CASE STUDY
Design System & Style Guide
PROJECT BRIEF
The design system will serve as a single source of truth to establish and develop comprehensive user interface standards, reusable components, and design principles, ensuring consistency and adaptability across the brand's digital products. This will enable teams throughout the organization with varying roles, skills, and expertise to maintain a reliable brand identity using assets that offer a cohesive user experience. The style guide will focus on specific guidelines for typography, color palettes, and imagery.
CLIENT NEEDS
Continuity among Agile teams
Collaborative features
Streamlined workflow
Easy transition from designers to developers
USER NEEDS
Quick prototyping
Reusable assets
Implementation of variables
Fast conversion from light to dark modes
PHASE 1: Planning & Strategy
The design team conducted research and decided to switch from their current design tool, Adobe XD to Figma. The cloud-based framework, collaborative capabilities, extensive plugin library and seamless workflow meant that the design system could more closely align with how the components are developed within the company’s proprietary software.
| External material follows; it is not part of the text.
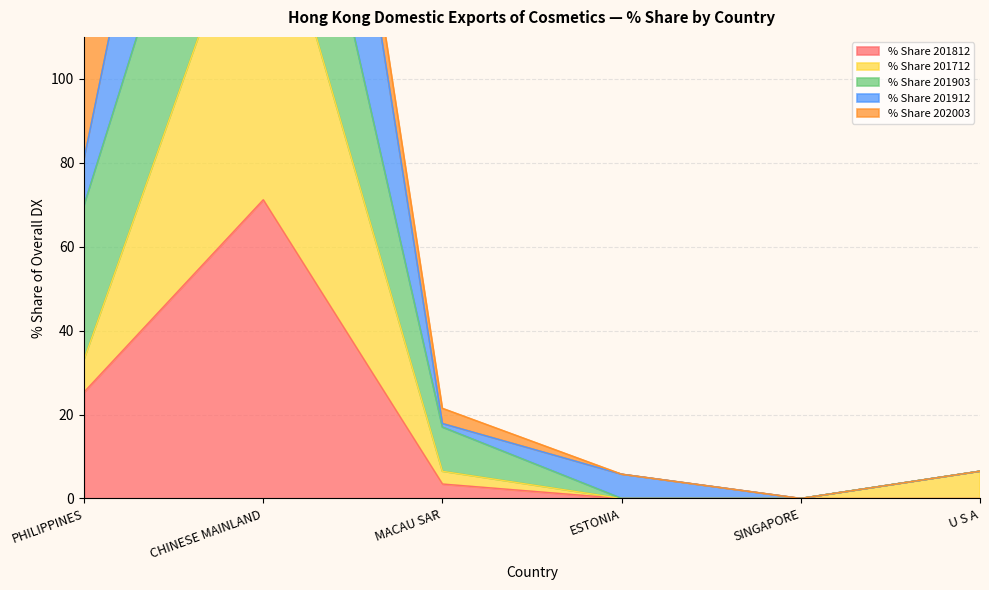

What is the total value across all series at CHINESE MAINLAND?

814.5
The team assessed the current design system and prototypes to devise a strategy for building the new design system in Figma. We began by creating a file structure that included style foundations, components grouped by use and variables.
PHASE 2: Establishing Foundations
Because we had an iteration of the design system in XD, color, typography and spacing guidelines were already established. The major change to the foundations was adding variables. Not only do variables offer reusable values that save designers time and effort, but they coordinate with the components’ production code setup. Variables also allow designers to quickly switch between color modes. In the previous design system, a second prototype would be required to show a different color mode.
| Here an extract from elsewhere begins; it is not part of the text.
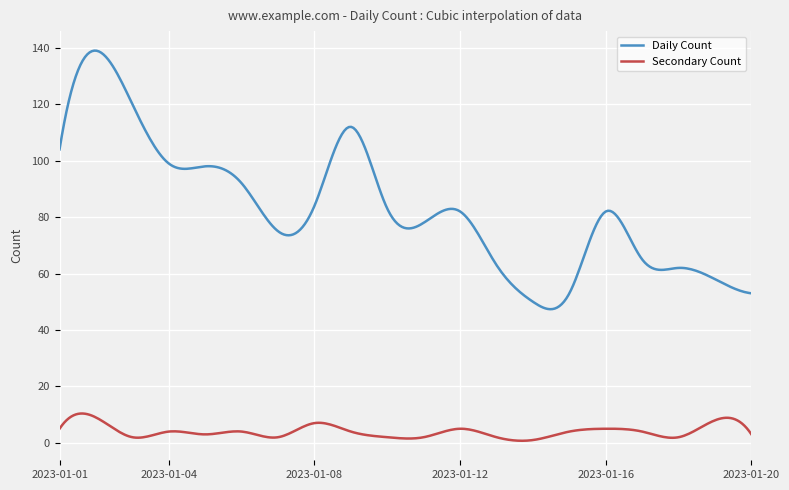

What is the difference between the maximum and minimum values in the Secondary Count series?

9.7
PHASE 3: Building Components
We adopted the concept of atomic design methodology which establishes a hierarchy of assets starting with the most basic component like a button and builds to a complete structure like a web page. So that we could start building prototypes before the project was complete, we began constructing the components that were used most frequently.
We set up the Figma components to mimic their coded counterparts, allowing prototypes to be passed to developers with little translation. This required examining the source code to determine the size, spacing, and color variables used, and whether other components were nested. We found that this review uncovered occasional discrepancies in the code that developers later fixed.